(Beginning of Source document)

Purpose of the Study:

  • To demonstrate 2D-material-based heterostructure selectors for RRAM applications.
  • To integrate these selectors into one-selector-one-resistor (1S1R) RRAM cells.
  • To evaluate the performance enhancement and potential for 3D memory integration.

Main Methods:

  • Fabrication of multilayer graphene (MG)/tungsten disulfide (WS2)/platinum (Pt) heterostructure selectors.
  • Experimental characterization of current-voltage (I-V) relationships and Schottky barrier properties.
  • Integration of 2D selectors with hafnium oxide (HfOx)-based RRAMs to form 1S1R cells.
  • Circuit-level simulations of 1S1R cells in planar and 3D memory arrays.

Main Results:

  • The MG/WS2/Pt selector exhibited highly nonlinear and asymmetric I-V characteristics due to distinct Schottky barriers.

(End of Source document)
(Beginning of Records supplied)

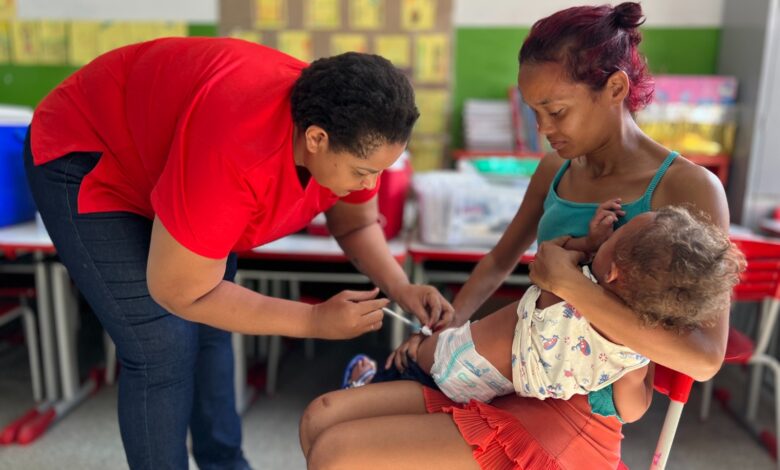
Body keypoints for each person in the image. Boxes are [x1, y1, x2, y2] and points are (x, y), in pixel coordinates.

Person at [298, 3, 734, 469]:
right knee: (320, 417)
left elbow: (705, 359)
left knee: (338, 455)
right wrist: (443, 329)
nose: (543, 129)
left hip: (576, 409)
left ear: (615, 88)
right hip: (511, 370)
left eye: (556, 111)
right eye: (533, 112)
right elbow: (499, 261)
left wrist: (570, 285)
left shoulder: (689, 187)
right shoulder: (557, 167)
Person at [24, 37, 453, 470]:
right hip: (89, 151)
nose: (370, 185)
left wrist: (401, 287)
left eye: (381, 171)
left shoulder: (353, 130)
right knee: (162, 348)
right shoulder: (237, 151)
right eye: (364, 172)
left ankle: (225, 463)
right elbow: (181, 292)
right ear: (316, 138)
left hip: (172, 160)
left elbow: (356, 224)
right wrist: (313, 320)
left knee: (213, 328)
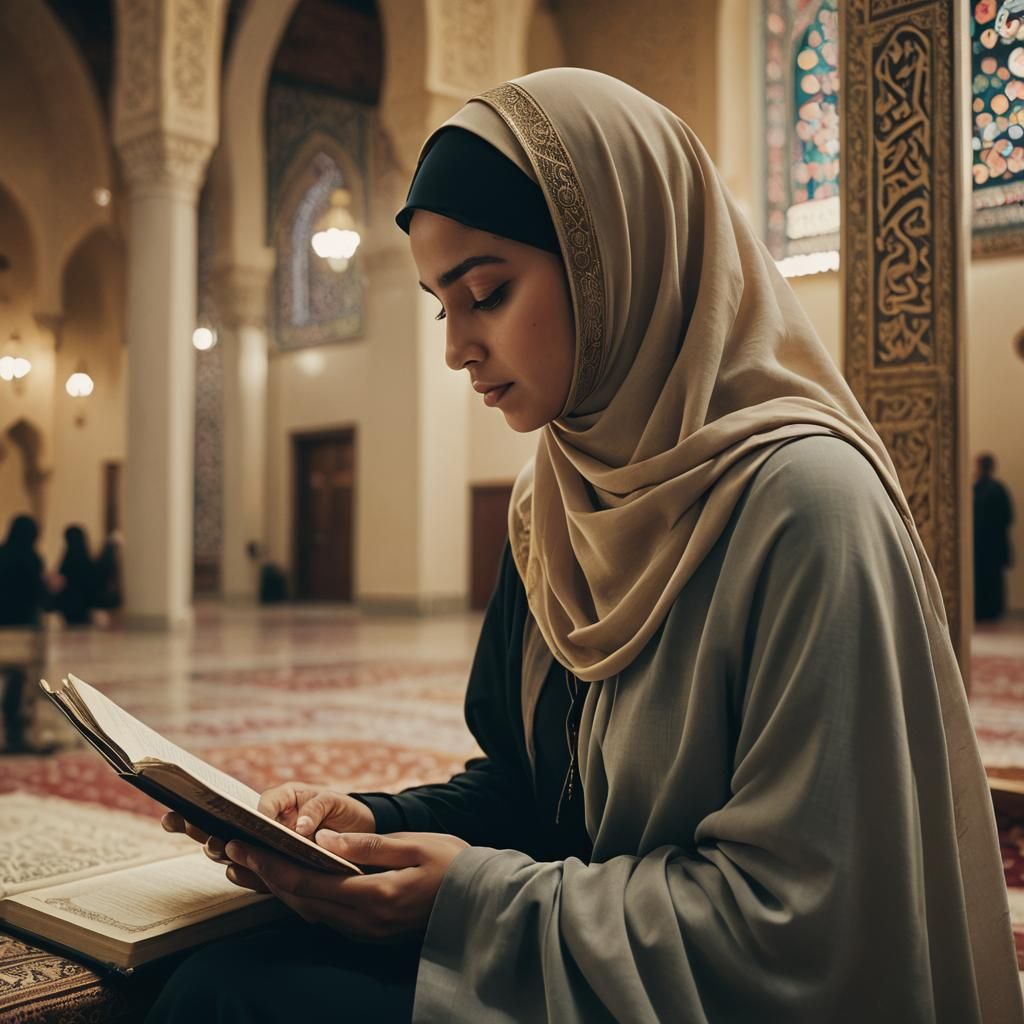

(End of Records supplied)

# Exercise instructions
A - In the summary of the 2D heterostructure selector study, what is the stated reason that the MG/WS2/Pt selector showed highly nonlinear and asymmetric I-V characteristics? Answer in one to three sentences.
B - Continue the summary of the 2D heterostructure selector study from where it stops.

# Answers for the tasks
A - The MG/WS2/Pt selector showed highly nonlinear and asymmetric I-V characteristics because of distinct Schottky barriers.

B -
  • Integrated 1S1R cells demonstrated a reduction in sneak path leakage current by over 100 times.
  • Simulations showed significant power consumption reduction (up to 86%) and improved read/write margins (up to 31%) in large 3D arrays.
  • The selectors successfully provided set compliance current for RRAM operation.

Conclusions:

  • 2D material heterostructures are effective selectors for suppressing sneak path currents in RRAM.
  • The demonstrated 1S1R cells offer a promising pathway for high-density 3D RRAM.
  • This platform has potential for advanced applications like in-memory computing.